При этих словах Ванька навострил уши. Как не будоражили его мысли про Крым и Чёрное море, Сибирь была магически притягательна в любой ситуации.
— Прямо вот в Сибирь? — уточнил он.
— Прямо вот. На Алтай. Ребята знакомые были там на шабашке — такие места, говорят! Закачаешься! Я бы тоже работать туда поехал, да и тут вроде пользы могу много принести. Да и как я вас брошу всех? А вот отпуск законный туда съездить — это милое дело! А, Алёнк?
— По мне так на море или в родной деревне получше будет, чем в какие-то дали дремучие ехать, — улыбнулась Алёна.
— Эх вы, молодёжь! Всё у вас не по-нашему, по-современному. Работы в огороде — не продохнуть, а они куда-то уезжают!
— Так, отец, мы ж не сельских хозяйством живём? В городе живём, считай! Я давно говорю, бросайте этот огород — вон, рынок в Ленино имеется, чего там только нет. Всё можно купить.
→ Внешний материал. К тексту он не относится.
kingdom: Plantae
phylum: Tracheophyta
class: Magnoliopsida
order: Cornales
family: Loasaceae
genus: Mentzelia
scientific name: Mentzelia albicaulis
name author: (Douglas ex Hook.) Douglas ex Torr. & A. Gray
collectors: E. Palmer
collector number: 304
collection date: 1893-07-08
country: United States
— Петь, так у нас же своё, своими руками выращенное. Огурчик хорошо ж с грядки сорвать, а? — вступила и Бабаня. За огород ей стало обидно.
— Хорошо, мам. Конечно, хорошо. Но ведь и разделение труда ж должно быть, согласись? Мне вас с отцом жалко — ведь вам же приходится копаться. Вскопать — это я могу, но сколько ещё хлопот всяких каждодневных… Эх, ладно. Сколько уже говорено. Хотите — запретить не могу. Но в отпуск, уж извините! Страна у нас огромная, надо узнать, как там и чего.
— Всё не сидится им. Деды ведь наши старались! — заворчал непонятно дед. — Чтобы вам ведь, чертякам спокойнее было. Ан нет! Всё равно куда-то тянет, на месте не сидится.
— Ладно, будет тебе, — остановил поток Пётр. — Чего, вроде собрались, что ли? Надо уж и ложиться, с утра рано на электричку. Удобно, что на Курский приедем, а?
— Удобнее было бы, если бы в Ленино можно было подсесть. Всё равно тут поезд проходит, — подкинул свои пять копеек дед.
— Удобнее. А ещё удобнее вышел из двери и сразу на море, — засмеялся Пётр. Настроение было отменное и бурчание деда, который просто боялся заскучать вдвоём с бабкой, не могло омрачить радостного расположения духа.